Elise, je vous invite à méditer profondément ce vous a dit Yves Coppens (personnellement j'ai mis plusieurs années à intègrer cela, il y a 5 ans, mon état d'esprit était
proche du votre) : même si le niveau des mers montait de 100 mètres, cela ne serait pas la fin du monde, le monde ne serait pas "détruit" (mot que vous avez utilisé durant
l'émission), l'humanité ne disparaitrait pas, la planète terre pourrait toujours être perçue comme "belle". Le changement, c'est la loi de la vie. Le regard des
géologues est ici essentiel. Il y a 20000 ans, le niveau de la mer était 100 mètres plus bas qu'aujourd'hui. L'humanité a-t-elle disparu suite à la montée du niveau de la mer de 100
mètres jusqu'à aujourd'hui ? Non, nous sommes même 6,8 milliards.
En résumé :
- je trouve dommage que Jean Jouzel, qui a énormément apporté par son travail aux connaissances scientifiques sur le climat, ne précise pas assez clairement quand il
intervient avec la casquette du scientifique ou avec celle du citoyen.
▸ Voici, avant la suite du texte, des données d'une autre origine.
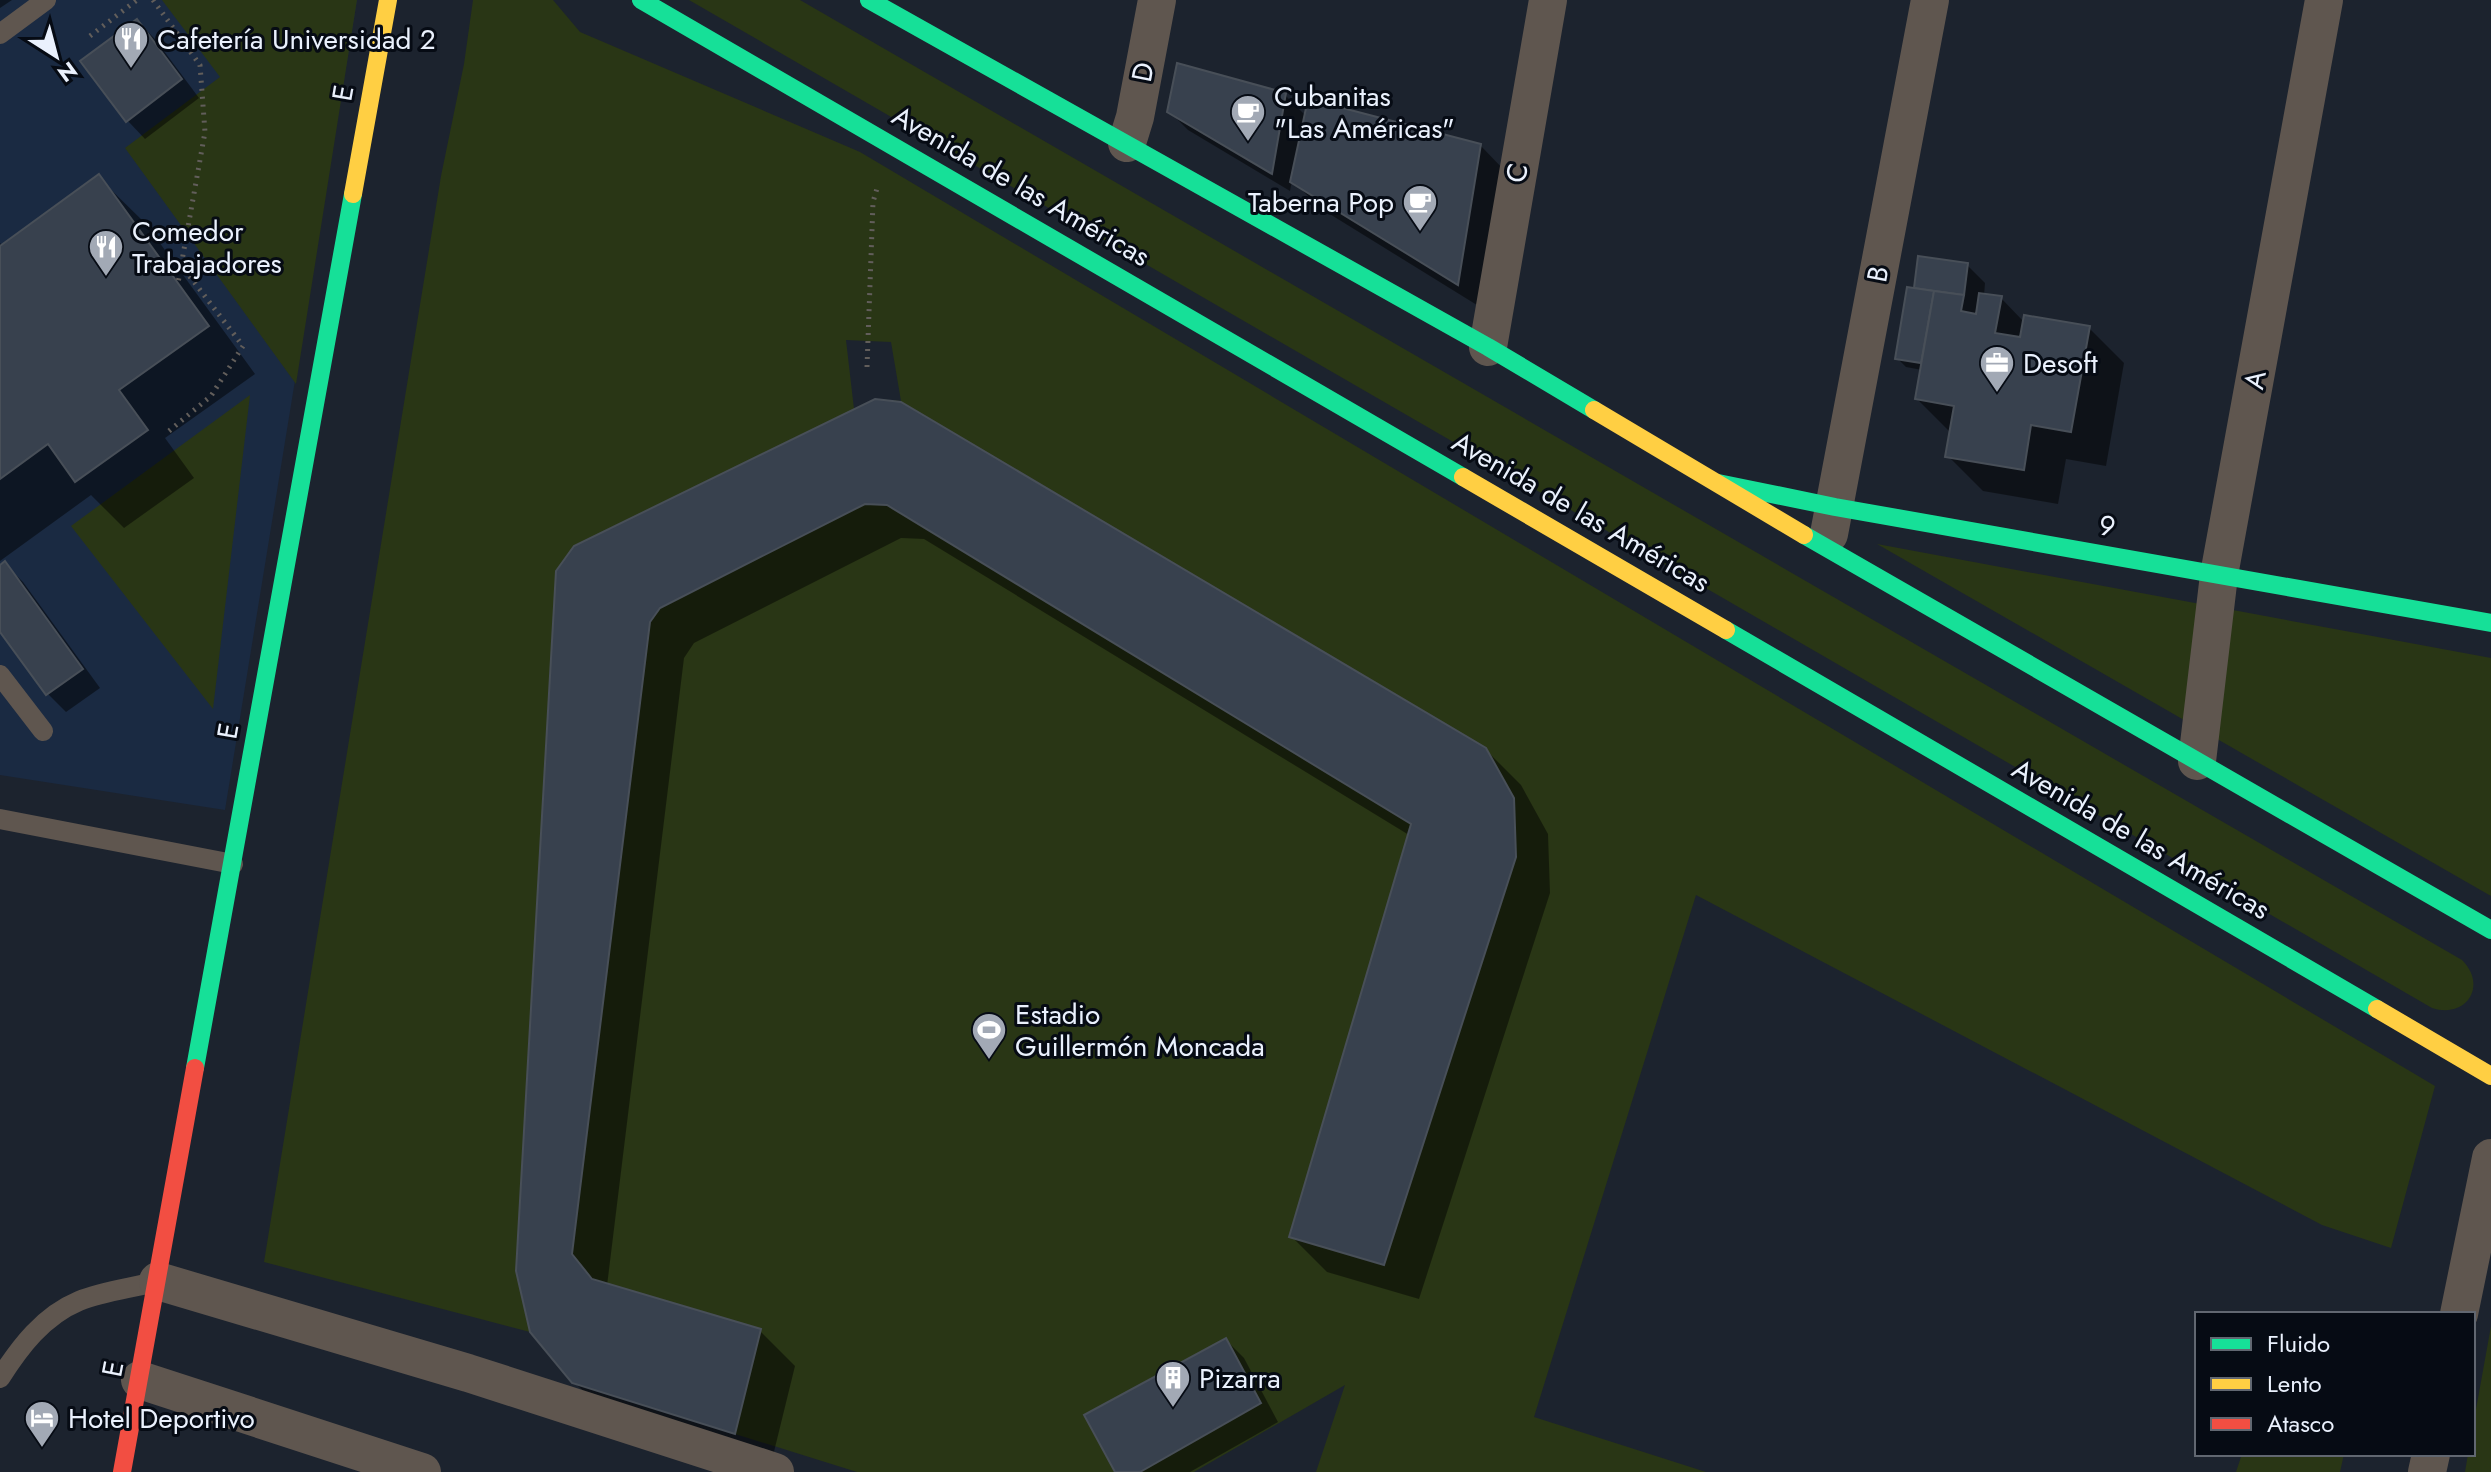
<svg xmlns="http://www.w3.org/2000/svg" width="2491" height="1472" font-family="Jost,sans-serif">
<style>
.built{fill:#1a2a42}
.green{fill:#293615;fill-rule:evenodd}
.shadow{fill:#0007}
.building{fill:#38414e;stroke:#484f58;stroke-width:2}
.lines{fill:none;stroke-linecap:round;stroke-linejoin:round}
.path{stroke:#625e5b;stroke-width:5;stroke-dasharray:2 6;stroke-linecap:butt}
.lane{stroke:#5f564f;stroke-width:20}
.street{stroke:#5f564f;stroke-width:38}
.fast{stroke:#16e098;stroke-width:18}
.slow{stroke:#ffcf43;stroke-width:18}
.jam{stroke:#f24e42;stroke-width:18}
.labels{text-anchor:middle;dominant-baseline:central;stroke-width:6;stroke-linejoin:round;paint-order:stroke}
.poi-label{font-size:28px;fill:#eaf1fd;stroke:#060b14;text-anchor:start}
.street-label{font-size:28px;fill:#eaf1fd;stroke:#060b14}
</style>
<rect width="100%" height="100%" fill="#1c232e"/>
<!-- built -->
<path class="built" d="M 0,0 L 357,0 L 225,810 L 0,775 Z"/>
<!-- green -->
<g class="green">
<path d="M 162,0 L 357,0 L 296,384 L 125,148 L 220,77 Z"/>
<path d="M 473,0 L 553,0 L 580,32 L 860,152 L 2435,1086 L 2391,1248 L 2322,1225 L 1696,895 L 1534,1417 L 1706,1472 L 1316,1472 L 1345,1385 L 1194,1472 L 857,1472 L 572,1383 L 530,1332 L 264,1262 L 441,176 L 464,64 ZM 846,340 L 891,342 L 901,401 L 875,399 L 854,409 Z"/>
<path d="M 689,0 L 800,0 L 2462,960 C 2488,986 2466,1019 2432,1008 Z"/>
<path d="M 250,395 L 213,709 L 71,526 Z"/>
<path d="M 1877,544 L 2491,658 L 2491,896 Z"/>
<path d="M 2491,1326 L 2491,1472 L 2465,1472 L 2468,1454 L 2473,1454 L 2473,1426 Z"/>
<path d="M 2242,1454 L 2344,1454 L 2340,1472 L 2236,1472 Z"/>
</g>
<!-- shadow -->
<g class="shadow">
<path d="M 0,0 L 12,0 L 0,8 Z"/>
<path d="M 137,21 L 155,39 L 199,98 L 145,139 L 127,120 Z"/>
<path d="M 1285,95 L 1306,116 L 1480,145 L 1507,173 L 1485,310 L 1320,208 L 1292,180 L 1290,191 L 1188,130 L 1169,111 Z"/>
<path d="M 98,177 L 146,224 L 255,374 L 165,438 L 194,478 L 124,528 L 91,495 L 0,561 L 0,243 L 3,246 Z"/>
<path d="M 1967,265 L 1985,283 L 1984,296 L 2001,298 L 2024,322 L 2089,328 L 2124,363 L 2106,466 L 2066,459 L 2058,504 L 1983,491 L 1948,456 L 1951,433 L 1917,399 L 1922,370 L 1906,367 L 1897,358 L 1919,291 L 1916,287 Z"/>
<path d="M 875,401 L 1485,749 L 1521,785 L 1548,834 L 1550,893 L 1419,1299 L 1327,1272 L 1292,1237 L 1409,835 L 924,539 L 901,538 L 694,643 L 684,658 L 607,1286 L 760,1331 L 795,1366 L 770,1468 L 610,1417 L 574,1382 L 558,572 Z"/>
<path d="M 5,564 L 23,582 L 100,688 L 66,712 L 48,694 L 0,628 L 0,568 Z"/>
<path d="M 1226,1340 L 1244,1358 L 1278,1422 L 1190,1472 L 1117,1472 Z"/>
</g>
<!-- building -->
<g class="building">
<path d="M 137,19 L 182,79 L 126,122 L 80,61 Z"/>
<path d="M 1177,63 L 1286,93 L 1272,174 L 1167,112 Z"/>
<path d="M 1308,99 L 1481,144 L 1458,285 L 1290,182 Z"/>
<path d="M 99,174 L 209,326 L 119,390 L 148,430 L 75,482 L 48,444 L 0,479 L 0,246 Z"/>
<path d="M 1918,256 L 1968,263 L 1964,295 L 1914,288 Z"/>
<path d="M 1907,287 L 1934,291 L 1921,363 L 1895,359 Z"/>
<path d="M 1934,291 L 1964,295 L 1961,311 L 1976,314 L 1979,293 L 2002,296 L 1995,333 L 2020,337 L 2024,315 L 2090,326 L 2071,432 L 2031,425 L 2024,470 L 1945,457 L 1954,406 L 1915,399 Z"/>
<path d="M 875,399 L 901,402 L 1486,748 L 1514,798 L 1516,857 L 1384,1265 L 1289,1237 L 1411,824 L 887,505 L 865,504 L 660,608 L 650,622 L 572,1254 L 592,1279 L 761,1329 L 735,1434 L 572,1383 L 530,1332 L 516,1271 L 556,571 L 574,546 Z"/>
<path d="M 5,561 L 83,669 L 46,695 L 0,632 L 0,565 Z"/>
<path d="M 1226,1338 L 1261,1403 L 1140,1472 L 1115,1472 L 1084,1415 Z"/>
</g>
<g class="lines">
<!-- path -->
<g class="path">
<path d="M 153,0 L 200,65 L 205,132 L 178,283"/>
<path d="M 90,36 L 137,0"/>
<path d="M 867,367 L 873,202 L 878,185"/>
<path d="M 169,431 L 211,396 L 243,346 L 181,265"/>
</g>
<!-- lane -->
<g class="lane">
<path d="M 0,34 L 46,0"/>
<path d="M 0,675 L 43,731"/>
<path d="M 0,819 L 233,864"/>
<path d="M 0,1378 C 20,1347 43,1316 79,1301 C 103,1291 133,1288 158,1281"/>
</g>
<!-- street -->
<g class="street">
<path d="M 1127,143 L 1135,117 L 1157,0"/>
<path d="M 1488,347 L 1548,0"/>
<path d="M 1829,534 L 1930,0"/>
<path d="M 2197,761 L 2219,575 L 2324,0"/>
<path d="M 158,1281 L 468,1373 L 775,1472"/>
<path d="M 2459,1314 L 2491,1158"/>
<path d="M 140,1380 L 422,1472"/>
<path d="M 2427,1472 L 2431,1454"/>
</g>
<!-- fast -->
<g class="fast">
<path d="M 641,0 L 1463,477"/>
<path d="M 869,0 L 1488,347 L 1594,410"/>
<path d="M 1718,483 L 1835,507 L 2491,623"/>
<path d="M 1804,535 L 2491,930"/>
<path d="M 1726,630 L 2377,1009"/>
<path d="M 195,1068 L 353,194"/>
</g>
<!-- slow -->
<g class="slow">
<path d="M 353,194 L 388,0"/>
<path d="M 1594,410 L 1804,535"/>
<path d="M 1463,477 L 1726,630"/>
<path d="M 2377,1009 L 2491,1076"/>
</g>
<!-- jam -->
<path class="jam" d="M 122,1472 L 195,1068"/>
</g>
<!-- icons -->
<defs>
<symbol id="restaurant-pin" viewBox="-11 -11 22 30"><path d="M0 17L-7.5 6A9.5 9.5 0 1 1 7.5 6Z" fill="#a2a9b5" stroke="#060b14"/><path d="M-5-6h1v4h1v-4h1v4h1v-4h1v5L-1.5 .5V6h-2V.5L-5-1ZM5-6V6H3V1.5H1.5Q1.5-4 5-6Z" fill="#fff"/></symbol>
<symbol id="cafe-pin" viewBox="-11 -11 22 30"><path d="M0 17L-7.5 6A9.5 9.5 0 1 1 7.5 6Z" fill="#a2a9b5" stroke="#060b14"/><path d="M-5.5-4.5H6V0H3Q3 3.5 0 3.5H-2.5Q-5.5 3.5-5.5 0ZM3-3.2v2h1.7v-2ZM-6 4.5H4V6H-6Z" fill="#fff"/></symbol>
<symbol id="office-pin" viewBox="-11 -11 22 30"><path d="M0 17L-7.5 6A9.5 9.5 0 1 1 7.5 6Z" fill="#a2a9b5" stroke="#060b14"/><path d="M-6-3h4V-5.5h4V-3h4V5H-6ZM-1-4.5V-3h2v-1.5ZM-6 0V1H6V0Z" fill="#fff"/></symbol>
<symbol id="stadium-pin" viewBox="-11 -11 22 30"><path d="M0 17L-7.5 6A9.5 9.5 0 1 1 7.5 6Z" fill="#a2a9b5" stroke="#060b14"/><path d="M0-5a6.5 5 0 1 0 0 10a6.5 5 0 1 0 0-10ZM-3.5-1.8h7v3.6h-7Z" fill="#fff"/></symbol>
<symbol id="building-pin" viewBox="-11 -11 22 30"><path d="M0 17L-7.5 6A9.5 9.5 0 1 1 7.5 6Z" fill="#a2a9b5" stroke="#060b14"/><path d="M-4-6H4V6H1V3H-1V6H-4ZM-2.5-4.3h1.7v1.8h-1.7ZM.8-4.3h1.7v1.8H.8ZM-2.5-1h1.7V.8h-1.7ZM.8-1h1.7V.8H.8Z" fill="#fff"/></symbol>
<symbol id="hotel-pin" viewBox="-11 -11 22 30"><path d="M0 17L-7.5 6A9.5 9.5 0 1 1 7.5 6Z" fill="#a2a9b5" stroke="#060b14"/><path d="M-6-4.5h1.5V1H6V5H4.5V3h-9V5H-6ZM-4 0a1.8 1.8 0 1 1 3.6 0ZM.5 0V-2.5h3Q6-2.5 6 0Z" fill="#fff"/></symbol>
</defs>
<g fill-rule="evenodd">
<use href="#restaurant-pin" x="111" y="19" width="40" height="54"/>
<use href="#cafe-pin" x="1228" y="92" width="40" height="54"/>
<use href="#cafe-pin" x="1400" y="182" width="40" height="54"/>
<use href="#restaurant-pin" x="86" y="227" width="40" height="54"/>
<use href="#office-pin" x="1977" y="343" width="40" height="54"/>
<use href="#stadium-pin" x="969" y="1010" width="40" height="54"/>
<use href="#building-pin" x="1153" y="1358" width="40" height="54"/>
<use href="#hotel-pin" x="22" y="1398" width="40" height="54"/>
</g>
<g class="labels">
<!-- poi labels -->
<g class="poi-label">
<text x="157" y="39">Cafetería Universidad 2</text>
<text x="1274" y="96">Cubanitas<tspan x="1274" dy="32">"Las Américas"</tspan></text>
<text x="1394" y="202" text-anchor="end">Taberna Pop</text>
<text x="132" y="231">Comedor<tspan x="132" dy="32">Trabajadores</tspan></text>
<text x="2023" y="363">Desoft</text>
<text x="1015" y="1014">Estadio<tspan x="1015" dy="32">Guillermón Moncada</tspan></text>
<text x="1199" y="1378">Pizarra</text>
<text x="68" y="1418">Hotel Deportivo</text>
</g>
<!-- street labels -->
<g class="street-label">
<text transform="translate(1143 72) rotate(-79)">D</text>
<text transform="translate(343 93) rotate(-80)">E</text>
<text transform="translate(1517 173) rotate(-80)">C</text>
<text transform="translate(1021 186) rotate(30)">Avenida de las Américas</text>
<text transform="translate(1878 274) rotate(-79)">B</text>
<text transform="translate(2255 380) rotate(-80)">A</text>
<text transform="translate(1581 512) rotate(30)">Avenida de las Américas</text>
<text transform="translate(2107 526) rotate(10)">9</text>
<text transform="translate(228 731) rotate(-80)">E</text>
<text transform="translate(2141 839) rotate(30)">Avenida de las Américas</text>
<text transform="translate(113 1369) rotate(-79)">E</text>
</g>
</g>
<!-- legend -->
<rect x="2195" y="1312" width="280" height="144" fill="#060b14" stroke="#616771" stroke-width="2"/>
<rect x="2211" y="1338" width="40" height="12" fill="#16e098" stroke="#616771" stroke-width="2"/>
<text x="2267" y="1352" font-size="24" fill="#eaf1fd">Fluido</text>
<rect x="2211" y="1378" width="40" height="12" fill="#ffcf43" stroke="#616771" stroke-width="2"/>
<text x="2267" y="1392" font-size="24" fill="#eaf1fd">Lento</text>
<rect x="2211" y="1418" width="40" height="12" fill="#f24e42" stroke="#616771" stroke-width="2"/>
<text x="2267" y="1432" font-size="24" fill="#eaf1fd">Atasco</text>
<!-- north arrow -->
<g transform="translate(56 56) rotate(144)" stroke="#060b14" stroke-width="6" paint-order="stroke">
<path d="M0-6L14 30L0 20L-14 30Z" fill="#eaf1fd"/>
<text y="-12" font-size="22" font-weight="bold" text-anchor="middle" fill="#eaf1fd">N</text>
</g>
</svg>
- j'ai apprécié : les interventions lucides, apaisées et les mises en perspective d'Yves Coppens, les appels à la rigueur scientifique et au respect des différences de Vincent
Courtillot, les convictions éco-citoyennes d'Elise Buckle, l'engagement politique pour l'Afrique de Jean-Louis Borloo.
- Olivier
NB - Grotte Cosquer, à coté de Marseille :
http://www.culture.gouv.fr/culture/archeosm/fr/fr-cosqu1.htm
L'Europe il y a 20000 ans :
La beauté d'une
statue de glace, c'est son caractère éphémère. Le monde n'est pas cristalisé, le monde est inscrit dans le temps, et sorti du temps, le monde n'existe plus. Le monde change en
permanence.
Ceux qui ont comme projet de conserver le monde dans un état cristalisé sont assurés d'échouer. Ceux qui ont comme projet de s'adapter au monde qui change sont dans une dynamique qui
permet (pas systématiquement) de parvenir à prospèrer.